2016-05-12 Thread virgo
On Thu, 12 May 2016 12:07:29 +0200
Jeroen Ooms  wrote:

> On Thu, May 12, 2016 at 9:51 AM, Martin Maechler
>  wrote:
> > My conclusion was I could not use the RAppArmor package.
> >
> > (But that's wrong: For the  rlimit*()  functions below, one do
> >  *NOT* need an AppArmor-enabled version of Linux !)  
> 
> Yes, it is a relatively recent (unadvertised) feature that the package
> now builds on linux systems without libapparmor. I agree this names
> the package name confusing. I'll make at least that warning more
> informative.
> 
> Some background: When I started the package (5 years ago) I expected
> that soon all linux distributions would have the apparmor module which
> has been in the kernel since 2.6.36. However Redhat is explicitly
> disabling it because they are pushing a competing MAC system (SELinux)

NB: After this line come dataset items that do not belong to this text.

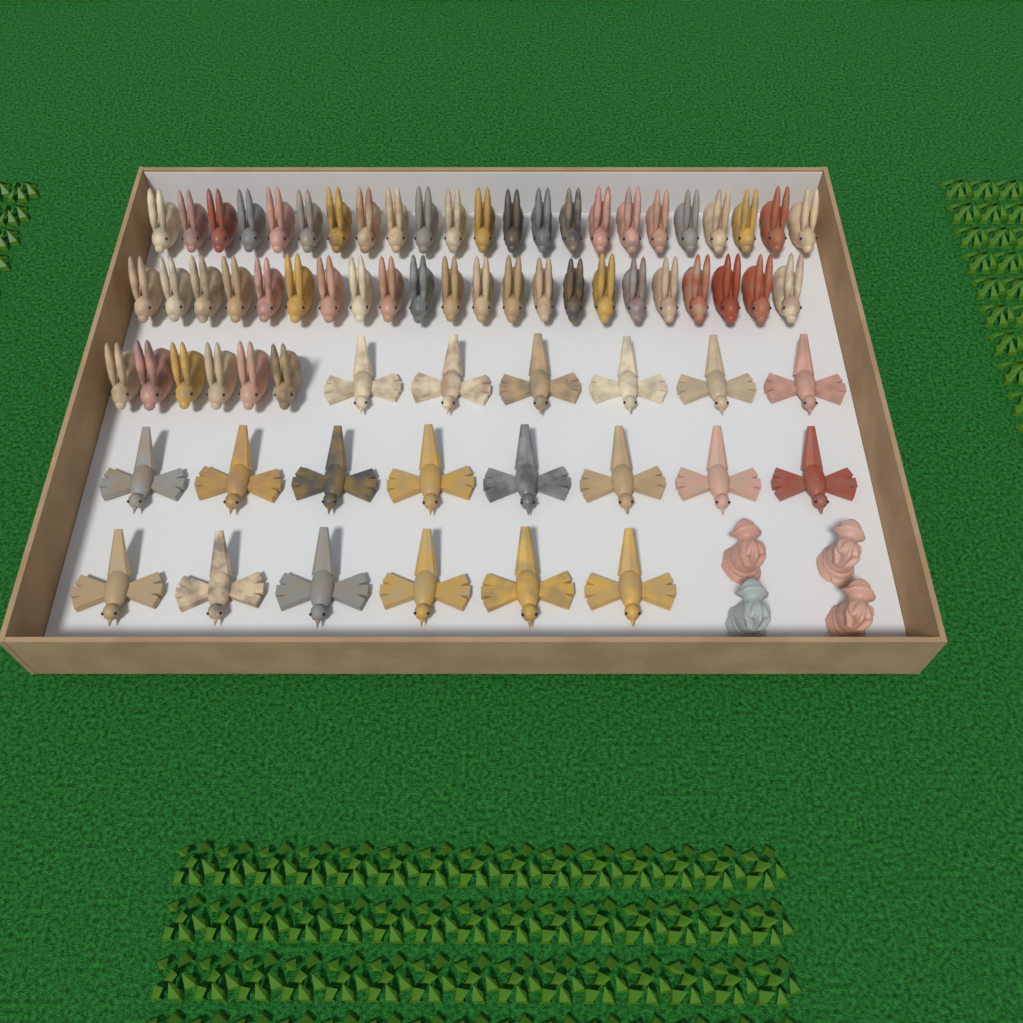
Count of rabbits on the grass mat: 51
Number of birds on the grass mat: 20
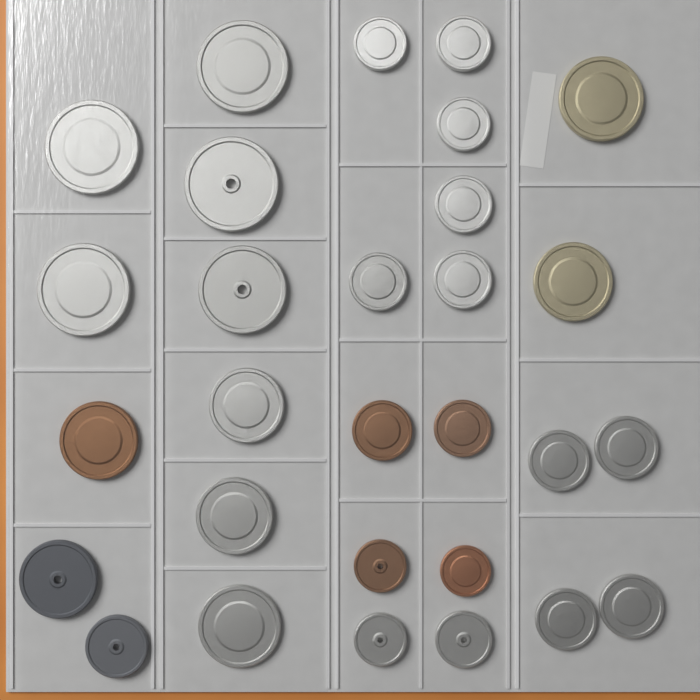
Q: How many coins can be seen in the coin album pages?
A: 29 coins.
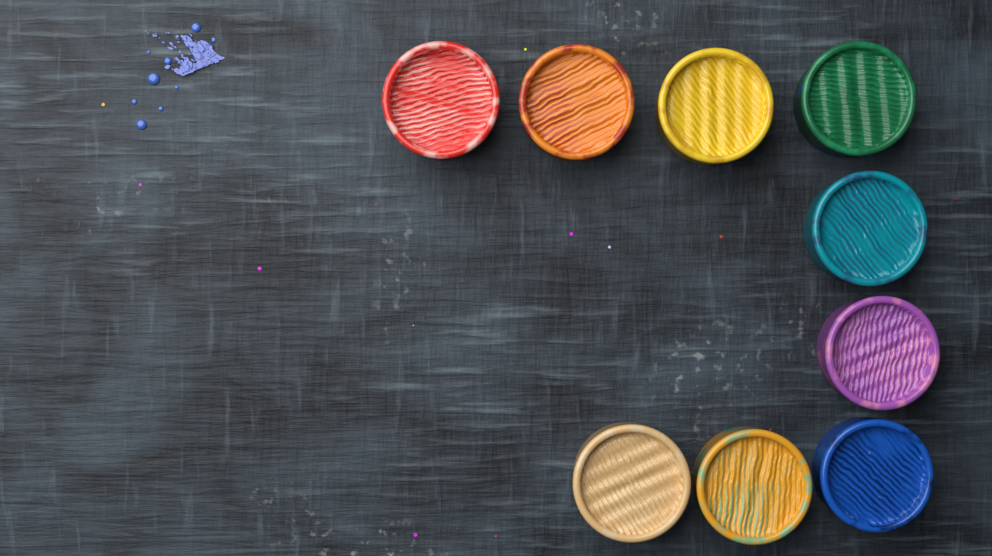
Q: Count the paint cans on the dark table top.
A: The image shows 9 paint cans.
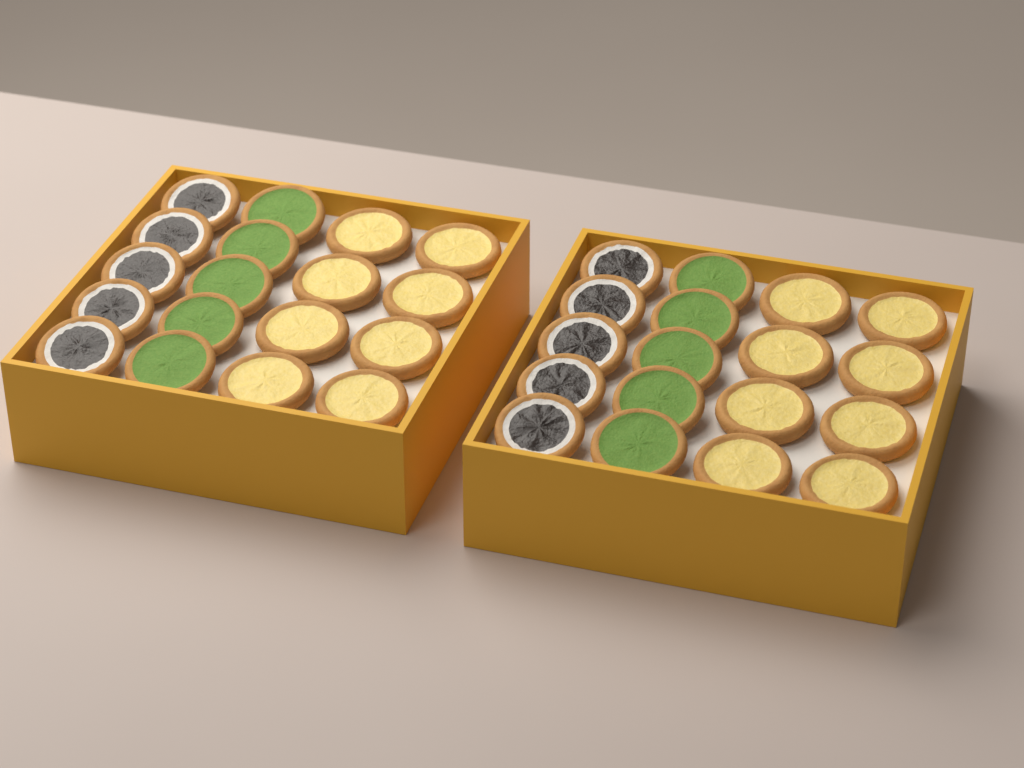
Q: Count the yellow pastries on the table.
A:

> which they develop together with the NSA, and they really want you to
> use this instead (and only this!).
> 
> > I gather that all of these are *not* Apparmor related... so
> > could/should maybe rather migrate into a lightweight package not
> > mentioning AppArmor ?  
> 
> I agree, it has been on the to do list for a while; Kirill and me were
> talking yesterday about what would be the best route to take:
> 
>  - A small package with only the rlimit bindings
>  - or: A 'linux' package with bindings to anything in the kernel,
> including rlimit, but possibly other system tools.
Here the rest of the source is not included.